July - September 2022 — Visual Arts
South African multimedia artist Grant Jurius primarily produces works that take place in public spaces. During his residency at Atelier Mondial in Basel from July to September 2022 he will be developing a project that explores the concept of urban surfaces embodying layers of narratives.
Titled “Animal Skin”, the project started with a series of paintings incorporating and referencing exterior spaces as breathing, living bodies communicating the artist’s experiences, dreams and aspirations. Grant was inspired by his exploration of the inner city, suburban and Cape Flats landscapes in Cape Town. Bringing together exterior and interior references, with motifs from hip hop and graffiti, the paintings explore what it means to create narratives that resonate personal meaning.
Grant explains: “Surfaces and textures breathe in and out of stories that feature vivid characters and abstract shapes that are a result of a layered history. Walls within the urban landscape are referenced as a way to allude to the layers of paint, cement and concrete that peel away to reveal multiple narratives. ‘Animal Skin’ refers to these surfaces as living, breathing entities that reflect light and dark. It sees, hears and feels like any other living organism and even responds and resonates like the tightly wound surface of percussive drums that appeal to the rhythms of time.”

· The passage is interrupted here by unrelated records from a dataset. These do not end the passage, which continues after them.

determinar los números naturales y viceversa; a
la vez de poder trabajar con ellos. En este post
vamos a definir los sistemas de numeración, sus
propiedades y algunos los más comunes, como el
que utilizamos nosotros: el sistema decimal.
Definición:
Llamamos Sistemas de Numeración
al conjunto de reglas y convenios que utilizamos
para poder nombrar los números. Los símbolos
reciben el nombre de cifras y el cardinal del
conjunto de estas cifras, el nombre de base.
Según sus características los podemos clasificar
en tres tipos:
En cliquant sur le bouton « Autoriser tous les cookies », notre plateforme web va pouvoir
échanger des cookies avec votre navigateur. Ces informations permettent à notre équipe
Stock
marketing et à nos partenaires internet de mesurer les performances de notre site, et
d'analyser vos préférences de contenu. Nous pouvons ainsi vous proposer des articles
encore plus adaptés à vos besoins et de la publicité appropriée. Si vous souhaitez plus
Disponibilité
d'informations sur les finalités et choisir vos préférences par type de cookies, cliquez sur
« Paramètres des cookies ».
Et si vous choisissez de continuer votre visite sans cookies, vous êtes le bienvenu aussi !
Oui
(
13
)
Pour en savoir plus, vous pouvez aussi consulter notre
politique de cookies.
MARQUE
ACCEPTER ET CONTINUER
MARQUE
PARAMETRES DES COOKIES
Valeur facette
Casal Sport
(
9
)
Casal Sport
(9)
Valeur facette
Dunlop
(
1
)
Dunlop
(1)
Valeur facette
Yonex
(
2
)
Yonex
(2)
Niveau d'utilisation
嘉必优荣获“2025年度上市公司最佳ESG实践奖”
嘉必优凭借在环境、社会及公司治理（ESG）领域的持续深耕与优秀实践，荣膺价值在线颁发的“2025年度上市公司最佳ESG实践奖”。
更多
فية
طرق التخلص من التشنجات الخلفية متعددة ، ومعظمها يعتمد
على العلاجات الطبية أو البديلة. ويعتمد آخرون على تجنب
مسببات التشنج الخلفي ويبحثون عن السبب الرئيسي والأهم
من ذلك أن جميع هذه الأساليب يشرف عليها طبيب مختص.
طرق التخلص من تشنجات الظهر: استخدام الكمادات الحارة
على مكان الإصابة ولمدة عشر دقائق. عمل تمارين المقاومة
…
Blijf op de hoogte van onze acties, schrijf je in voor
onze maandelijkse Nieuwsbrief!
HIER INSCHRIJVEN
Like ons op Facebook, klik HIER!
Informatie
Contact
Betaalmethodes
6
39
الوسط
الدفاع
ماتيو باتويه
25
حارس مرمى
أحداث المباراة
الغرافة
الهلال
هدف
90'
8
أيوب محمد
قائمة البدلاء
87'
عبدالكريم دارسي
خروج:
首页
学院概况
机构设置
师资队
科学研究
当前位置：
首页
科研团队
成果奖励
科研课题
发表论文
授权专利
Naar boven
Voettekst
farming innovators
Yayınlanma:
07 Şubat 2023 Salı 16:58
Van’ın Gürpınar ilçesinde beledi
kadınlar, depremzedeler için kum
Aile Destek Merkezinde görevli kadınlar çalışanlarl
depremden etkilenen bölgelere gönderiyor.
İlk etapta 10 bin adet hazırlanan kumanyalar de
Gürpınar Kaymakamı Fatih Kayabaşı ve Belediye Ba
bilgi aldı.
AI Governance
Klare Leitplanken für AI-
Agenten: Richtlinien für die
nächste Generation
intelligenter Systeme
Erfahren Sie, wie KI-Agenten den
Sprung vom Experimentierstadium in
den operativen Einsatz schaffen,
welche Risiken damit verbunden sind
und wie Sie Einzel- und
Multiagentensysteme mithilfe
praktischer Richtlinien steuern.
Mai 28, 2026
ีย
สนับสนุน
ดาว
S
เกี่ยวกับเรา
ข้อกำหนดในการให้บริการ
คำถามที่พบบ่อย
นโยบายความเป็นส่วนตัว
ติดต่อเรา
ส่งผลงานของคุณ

During his residency, Grant plans to continue exploring the context of environment and develop “Animal Skin” into sonic research and recording of exterior spaces, surfaces and textures that will be brought into dialogue with the visual pieces and found objects.
Grant Jurius is a South African multimedia artist whose work primarily takes place in public spaces in response to the experiences of low income or segregated communities. Based in Cape Town, Grant is mostly self-taught and received the Lionel Davis Grant in 2012, which awarded him a three-month residency at Greatmore Studios in Cape Town culminating in an exhibition. In 2013 he co-founded the interdisciplinary collective Burning Museum, which focused on making visible obscure narratives, histories and heritage of lost or displaced communities affected by various forms of violence. Work was installed or painted in public spaces and exhibited locally at the District Six Museum in Cape Town and Gallery MoMo alongside a retrospective of former exiled artist and photographer, George Hallett, and internationally in Benin, Germany and Spain. In 2013 Grant joined the Future Nostalgia music archival and DJ collective, with whom he exhibited illustrations and artworks based on celebrating historic cultural icons. Also in 2013 Grant launched the “The Street Is The Gallery” initiative focused on mural painting, community projects, street art and graffiti cultural tours. Grant’s current illustration and mixed-media painting revolves around the themed “Son Of A Mantis”, incorporating indigenous heritage, ancient myth, the ritualistic nature of drawing, wall(rock) painting and storytelling and how these are reflected in contemporary society.